Au lieu de connaitre une fin de règne à l’étape trois, la traitrise continua jusqu’à Korhogo

En effet, la présence de Laurent Gbagbo au golf hôtel, à Korhogo puis à la Haye a, à sa base, l’acte de trahison de Soro Guillaume. Le braquage des élections au nord n’a été possible qu’après que Soro ait rusé avec le désarmement. Il en est de même pour le bombardement des institutions qui n’aurait jamais eu lieu si Soro et son chef Ouattara avaient accepté le recomptage des voix. Soro ne devrait donc pas se féliciter d’avoir «  sauvé  » Gbagbo en donnant des instructions pour que sa vie soit épargnée. Est-ce à dire qu’il y avait un plan d’assassinat du Président Laurent Gbagbo  ? Si oui, le parricide auquel se serait donné Soro constituerait le summum de l’acte de trahison. Dans le même temps, on constate que le rapport médical dressé par les experts de la CPI, dévoile des cas de maltraitance dont a été victime le Président Gbagbo lors de sa détention à Korhogo. Or Soro avoue «  C’est moi qui l’ait envoyé à Korhogo (…) il était à Korhogo, il dormait dans ma maison, sur mon lit  ». C’est dire que Soro qui, visiblement, était informé des mauvais traitements subis par Gbagbo, a cautionné toutes les inhumanités infligées à son père spirituel. Il envoyait donc Gbagbo à Korhogo, dans sa maison, sur son lit, pour que celui-ci frôle la mort. Dans la même veine sa déportation à la CPI a été faite, soro l’avoue désormais , avec sa complicité. Ce fut le quatrième acte de trahison.
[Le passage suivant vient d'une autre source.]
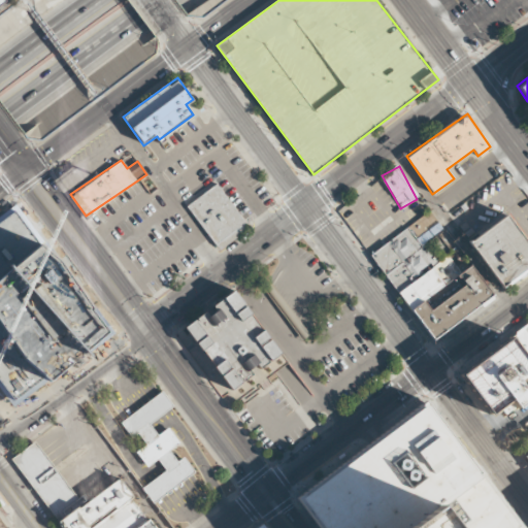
[(216,246),(246,224),(216,184),(186,206),(216,246)]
En somme, s’est muni du fil de la trahison que Soro Guillaume a cousu son histoire avec le Président Gbagbo. Chaque étape de cette histoire est couronnée par la traitrise de celui qui tente de se positionner en sauveur. On aura beau tourné l’histoire dans tous les sens, elle affichera toujours, en dernier ressort, la bonne face  : celle de la vérité infalsifiable de la Cote d’Ivoire éternelle.